- _Exercise text_
__________

# John M Wilson



## ADKing (May 16, 2007)

I have been looking for some biographical information on the John M Wilson who served as the editor for Thomas Ridgeley's "Body of Divinity". What was his tradition etc? It will give me some more context as I read his notes. Any one know?


----------



## VirginiaHuguenot (May 16, 2007)

Adam -- Do you mean, perhaps, James P. Wilson?

Edit: I see editions which reference John M. Wilson and James P. Wilson as the editor. I'll see what I can find out.


----------



## VirginiaHuguenot (May 16, 2007)

For James P. Wilson (1815 edition - available online here), I have found this entry in William Sprague's _Annals of the American Pulpit_. And this is from the Early American Presbyterian website:



> James Patriot Wilson, D.D. (1769-1830)
> 
> He was born in Lewes, Delaware. He graduated at the University of Pennsylvania, in 1788. He acted, for some time, as Surveyor-General for the State of Delaware. He was admitted to practice at the Bar. The unexpected death of his wife, and the assassination of his brother before his eyes, made such an impression of the importance of eternal things that he quitted the law for the pulpit. He was ordained pastor of the Lewes Church, as successor of his father, in 1804. In 1806 he accepted a call from the First Church in Philadelphia. In May 1828, he retired to his farm, a little south of the village of Hartsville, Bucks county, Pennsylvania, about twenty miles from the city, on account of the infirm state of his health, preaching, nevertheless, to his congregation as often as his health permitted. For some years before his death his infirmities compelled him to preach sitting in a high chair in the pulpit. His resignation of his pastoral charge was accepted in the Spring of 1830.
> 
> ...



For John M. Wilson (later edition), I have not yet found anything biographical, but I did find this positive 1845 review.


----------



## ADKing (May 16, 2007)

Thank you Andrew. I have the photocopy of the 1855 edition that Still Waters puts out. The editor is John M Wilson. I am curious about him because there are some sentiments expressed in his (rather lengthy!) notes and comments on Ridgeley's work that I find odd. I thought knowing his "story" (what denomination he was part of and when and where and what theological "axes" he had to grind) might help me understand where he was coming from. If you do find anything out about him I would be very curious. I have done some searches online that haven't yielded anything helpful.


----------



## VirginiaHuguenot (May 17, 2007)

__________

- _Prompt a_
In the records, write out again the lines from the one holding "That is True." through the end of the records, inclusive, with "viewpoints" changed to "angles" and everything else left as it is. Leave the pictures out of your answer.

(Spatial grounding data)
__________

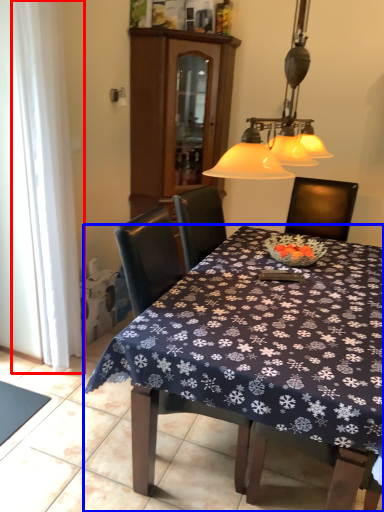
Question: Which of the following is the closest to the observer, curtain (highlighted by a red box) or kitchen & dining room table (highlighted by a blue box)?

Choices:
 (A) curtain
 (B) kitchen & dining room table

Answer: (B)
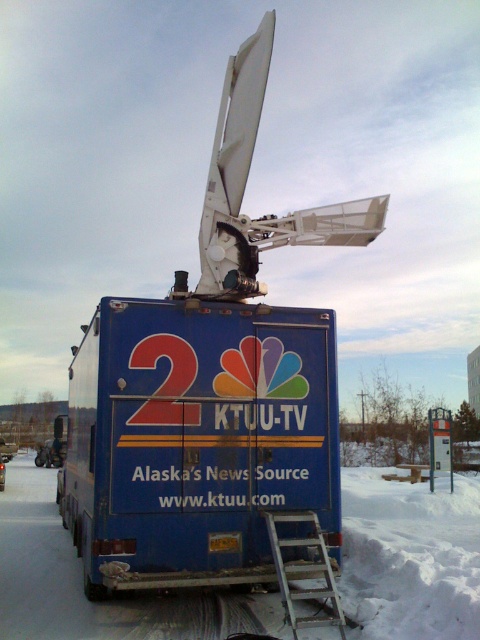
Is blue matte truck at center below silver metallic ladder at lower center?

No, blue matte truck at center is not below silver metallic ladder at lower center.

Is point (261, 312) farther from viewer compared to point (296, 518)?

That is True.

This screenshot has width=480, height=640. I want to click on blue matte truck at center, so click(197, 440).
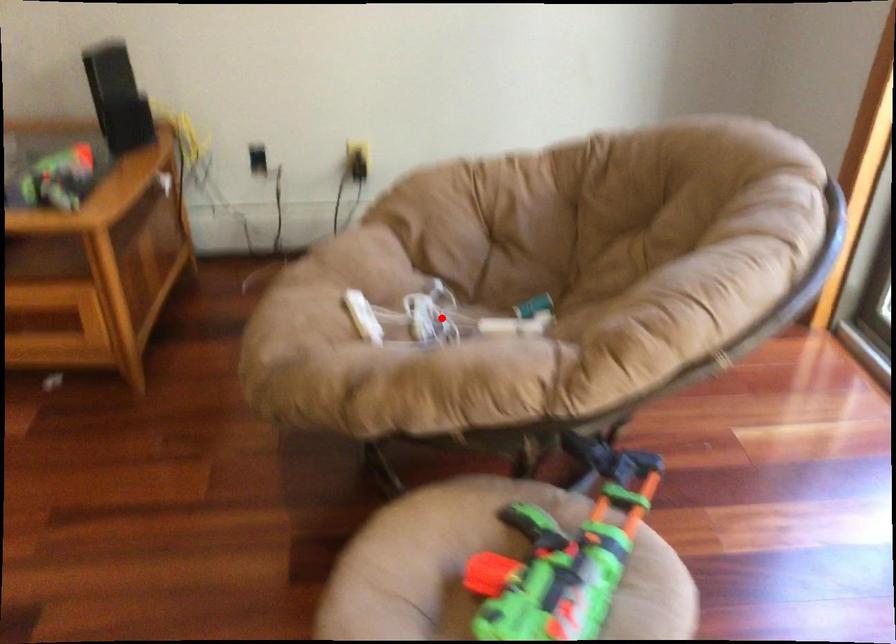
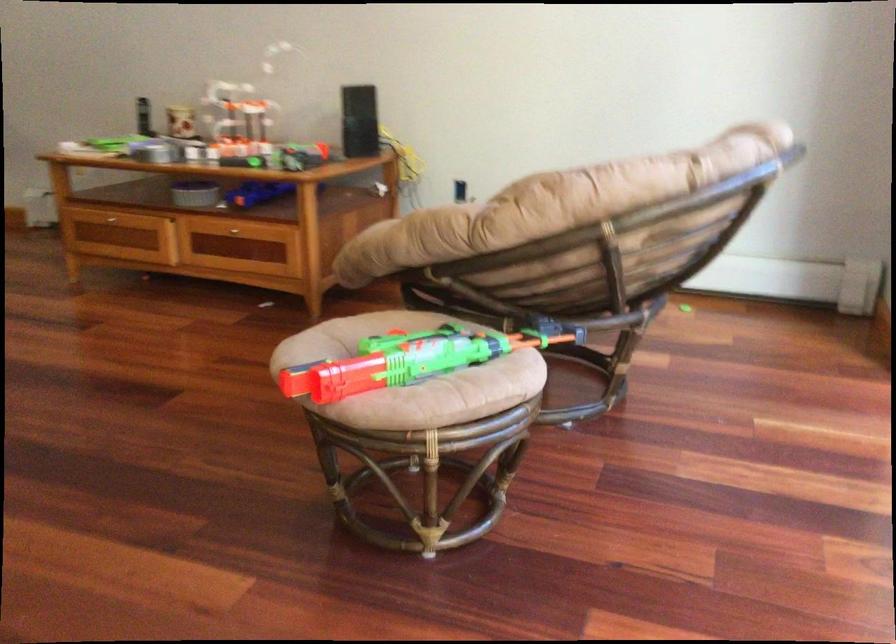
Question: I am providing you with two images of the same scene from different viewpoints. A red point is marked on the first image. Is the red point's position out of view in image 2?

Choices:
 (A) Yes
 (B) No

Answer: (A)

__________

- _Prompt b_
Carry the forum thread about the editor John M. Wilson forward from its last line.

- _Response a_
That is True.

This screenshot has width=480, height=640. I want to click on blue matte truck at center, so click(197, 440).
Question: I am providing you with two images of the same scene from different angles. A red point is marked on the first image. Is the red point's position out of view in image 2?

Choices:
 (A) Yes
 (B) No

Answer: (A)

- _Response b_
I pulled out my SWRB collector's edition and took a look at the editor's preface and some of his notes. I then did some more searching but with little success. I was not able to find anything biographical about John M. Wilson, except that I believe he also edited _The Rural Cyclopedia, or a General Dictionary of Agriculture_ (Edinburgh, 1849). 

I see that he is also cited by James Jordan and Ralph Allan Smith in an attempt to show that Thomas Ridgeley was a theonomist.


----------



## MW (May 17, 2007)

They are lengthy notes, and quite out of keeping with the spirit of the work. Thankfully they are placed at the end of each question.


----------



## ADKing (May 17, 2007)

VirginiaHuguenot said:


> I pulled out my SWRB collector's edition and took a look at the editor's preface and some of his notes. I then did some more searching but with little success. I was not able to find anything biographical about John M. Wilson, except that I believe he also edited _The Rural Cyclopedia, or a General Dictionary of Agriculture_ (Edinburgh, 1849).
> 
> I see that he is also cited by James Jordan and Ralph Allan Smith in an attempt to show that Thomas Ridgeley was a theonomist.



Thanks for looking. I encountered the same thing. I would not be overly concerned with the accuracy of Jordan and Smith. They have a tendency to appeal to sources that do not actually support them.


----------



## ADKing (May 17, 2007)

armourbearer said:


> They are lengthy notes, and quite out of keeping with the spirit of the work. Thankfully they are placed at the end of each question.



I am just starting to work my way through the book. In Beeke's "Meet the Puritans" it is commended as the most thorough work on the Larger Catechsim--what Boston and Watson are to the Shorter. Nevertheless, if in fact the notes _are_ out of keeping with the tenor of the work (as they hint at being in the early pages) then it seems less valuable. Perhaps an earlier edition would be a more valuable tool?

I do note though that Ridgeley's "simplified" (i.e. without "scholastic" distinctions) comments on the Trinity, coming as they do, in his debate with Arianism are an unhelpful and unfortunate blot on the work. 

I find it interesting too that Ridgeley was an Independent. Nevertheless, it looks good overall. It appears much more thorough than using something like JG Vos.


----------



## MW (May 17, 2007)

ADKing said:


> I do note though that Ridgeley's "simplified" (i.e. without "scholastic" distinctions) comments on the Trinity, coming as they do, in his debate with Arianism are an unhelpful and unfortunate blot on the work.



I concur with this finding. It would be good to hear your thoughts on his doctrine of inspiration.


----------



## ADKing (May 18, 2007)

armourbearer said:


> I concur with this finding. It would be good to hear your thoughts on his doctrine of inspiration.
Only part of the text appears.